On Friday, as the Year of the Black Water Snake begins, the Year of the Water Dragon will end. According to Chinese tradition, with the new year, fire drops into water. Politically and personally, chaos will rise; confusion will grow, and will not necessarily be negative for snakes tend to mind their own business.
About 400 million migrant workers will travel home by every conceivable means of transportation. In the Pearl River Delta, an estimated 140 million people will be on the move between late January and early February. Of these, only 32 million will be able to buy cheap train tickets. Others will have to pay higher fees, up to 60 per cent. In order to avoid such state-authorised larceny, many will opt for alternatives.
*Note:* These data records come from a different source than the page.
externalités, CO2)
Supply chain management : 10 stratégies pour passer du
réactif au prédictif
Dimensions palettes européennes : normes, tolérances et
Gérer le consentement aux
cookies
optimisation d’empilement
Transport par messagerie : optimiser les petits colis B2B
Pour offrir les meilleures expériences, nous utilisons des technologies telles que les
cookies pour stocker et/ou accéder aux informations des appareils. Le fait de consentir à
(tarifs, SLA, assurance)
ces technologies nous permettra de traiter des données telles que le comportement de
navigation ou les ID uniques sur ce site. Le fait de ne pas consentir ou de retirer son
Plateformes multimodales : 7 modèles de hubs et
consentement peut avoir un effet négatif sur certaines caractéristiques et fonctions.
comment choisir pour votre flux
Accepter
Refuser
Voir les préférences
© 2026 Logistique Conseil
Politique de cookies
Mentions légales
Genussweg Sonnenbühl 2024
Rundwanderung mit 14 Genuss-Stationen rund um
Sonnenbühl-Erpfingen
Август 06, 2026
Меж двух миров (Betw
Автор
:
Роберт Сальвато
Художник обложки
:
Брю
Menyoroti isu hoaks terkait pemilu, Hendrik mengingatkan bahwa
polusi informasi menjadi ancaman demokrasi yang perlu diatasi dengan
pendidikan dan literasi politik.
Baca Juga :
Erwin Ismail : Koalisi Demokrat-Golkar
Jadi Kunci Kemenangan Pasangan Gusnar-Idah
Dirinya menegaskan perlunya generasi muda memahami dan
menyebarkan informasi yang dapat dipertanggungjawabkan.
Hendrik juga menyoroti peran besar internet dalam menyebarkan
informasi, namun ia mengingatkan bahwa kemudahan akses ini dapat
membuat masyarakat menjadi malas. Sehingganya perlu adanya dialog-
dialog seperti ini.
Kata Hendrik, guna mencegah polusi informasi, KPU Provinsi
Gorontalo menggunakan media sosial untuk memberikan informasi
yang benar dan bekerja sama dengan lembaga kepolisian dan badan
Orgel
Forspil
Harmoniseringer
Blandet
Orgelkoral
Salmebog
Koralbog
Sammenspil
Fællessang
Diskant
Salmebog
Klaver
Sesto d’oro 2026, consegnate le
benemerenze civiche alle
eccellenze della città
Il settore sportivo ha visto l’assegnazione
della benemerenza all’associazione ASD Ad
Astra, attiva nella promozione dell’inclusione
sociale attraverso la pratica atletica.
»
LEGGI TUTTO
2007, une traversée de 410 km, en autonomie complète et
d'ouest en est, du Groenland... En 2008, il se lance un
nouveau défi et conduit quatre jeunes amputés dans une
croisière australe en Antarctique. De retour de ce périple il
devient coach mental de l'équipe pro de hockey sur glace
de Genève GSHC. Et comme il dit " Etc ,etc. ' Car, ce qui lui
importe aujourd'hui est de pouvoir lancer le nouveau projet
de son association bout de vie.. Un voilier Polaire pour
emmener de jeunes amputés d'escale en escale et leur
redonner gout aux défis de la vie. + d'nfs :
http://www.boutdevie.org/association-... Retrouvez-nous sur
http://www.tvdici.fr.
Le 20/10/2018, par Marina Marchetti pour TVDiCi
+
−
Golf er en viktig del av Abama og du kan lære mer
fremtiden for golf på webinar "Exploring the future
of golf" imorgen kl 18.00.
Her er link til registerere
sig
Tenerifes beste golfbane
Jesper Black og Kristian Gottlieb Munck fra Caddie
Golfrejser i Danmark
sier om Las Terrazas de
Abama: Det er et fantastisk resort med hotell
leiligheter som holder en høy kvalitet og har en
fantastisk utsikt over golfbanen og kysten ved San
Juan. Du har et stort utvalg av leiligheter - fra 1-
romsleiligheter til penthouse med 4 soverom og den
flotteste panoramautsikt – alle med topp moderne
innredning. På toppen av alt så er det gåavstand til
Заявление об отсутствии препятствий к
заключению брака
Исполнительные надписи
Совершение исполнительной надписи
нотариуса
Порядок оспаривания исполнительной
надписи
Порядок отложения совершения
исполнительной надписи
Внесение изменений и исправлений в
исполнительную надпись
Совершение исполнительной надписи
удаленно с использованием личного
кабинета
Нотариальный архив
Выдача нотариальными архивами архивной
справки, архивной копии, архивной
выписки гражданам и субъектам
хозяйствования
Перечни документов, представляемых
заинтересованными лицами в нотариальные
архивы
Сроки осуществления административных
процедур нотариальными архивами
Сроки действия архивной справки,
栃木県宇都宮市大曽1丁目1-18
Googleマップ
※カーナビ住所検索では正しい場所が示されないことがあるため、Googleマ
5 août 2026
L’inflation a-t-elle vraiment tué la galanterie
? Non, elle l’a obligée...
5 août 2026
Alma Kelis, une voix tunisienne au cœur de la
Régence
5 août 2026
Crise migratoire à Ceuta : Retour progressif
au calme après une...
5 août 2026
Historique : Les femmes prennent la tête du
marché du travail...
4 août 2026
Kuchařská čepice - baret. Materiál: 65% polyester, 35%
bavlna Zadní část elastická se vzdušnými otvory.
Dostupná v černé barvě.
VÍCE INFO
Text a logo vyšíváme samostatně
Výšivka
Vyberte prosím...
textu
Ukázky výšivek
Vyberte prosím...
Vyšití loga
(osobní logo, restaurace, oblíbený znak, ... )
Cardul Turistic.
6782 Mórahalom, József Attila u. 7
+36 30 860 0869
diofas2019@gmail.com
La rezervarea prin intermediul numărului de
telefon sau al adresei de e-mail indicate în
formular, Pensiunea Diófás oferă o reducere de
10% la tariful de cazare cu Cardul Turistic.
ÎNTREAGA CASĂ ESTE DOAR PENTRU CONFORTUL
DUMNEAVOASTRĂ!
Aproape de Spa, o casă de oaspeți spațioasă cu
For motorbike riders, toll-free highways will be the preferred choice. Even if distances are huge, a thousand km on average, it has the added advantage that they will be free to decide when and where to go.
"During the trip, we need to refuel five or six times," said one traveller. "We will eat instant noodles or bread when resting at petrol stations. If it rains, we will pay 80 yuan for a cheap inn room. If the weather is good, we will only have a rest on the roadside and set out again at dawn." The two-day journey will cost about 400 yuan (US$ 65) for each motorbike.
For most people, low-cost travel is a necessity, not an option. Low wages are an obstacle to China's development. On average, a skilled worker makes 3,000 yuan per month (US$ 500). An unskilled worker will make instead about 1,200 yuan (US$ 200). In the countryside, workers can make as little as 700 (US$ 120) a month.
Experts, even government officials, have been urging Beijing to improve the situation. However, the world's financial crisis has been felt last year with the worst GDP performance in a decade.
For astrology aficionados, the Year of the Snake will bear ill tidings to investors. Hong Kong's Hang Seng always dropped in the last four Years of the Snake. The snake has also been a time of great upheaval, like the Russian Revolution (1917), the Great Depression (1929) and 9/11 (2001)
Yet, futurologists have not given up. According to the Feng Shui Index issued by the Credit Lyonnais Securities Asia (CLSA), "there are signs that this year's beast will be better behaved: All five of the basic elements or energies are present in the fortune charts (including the market-driver Fire!); and the annual Flying Star energies all return to their 'home' sectors for the first time in nine years."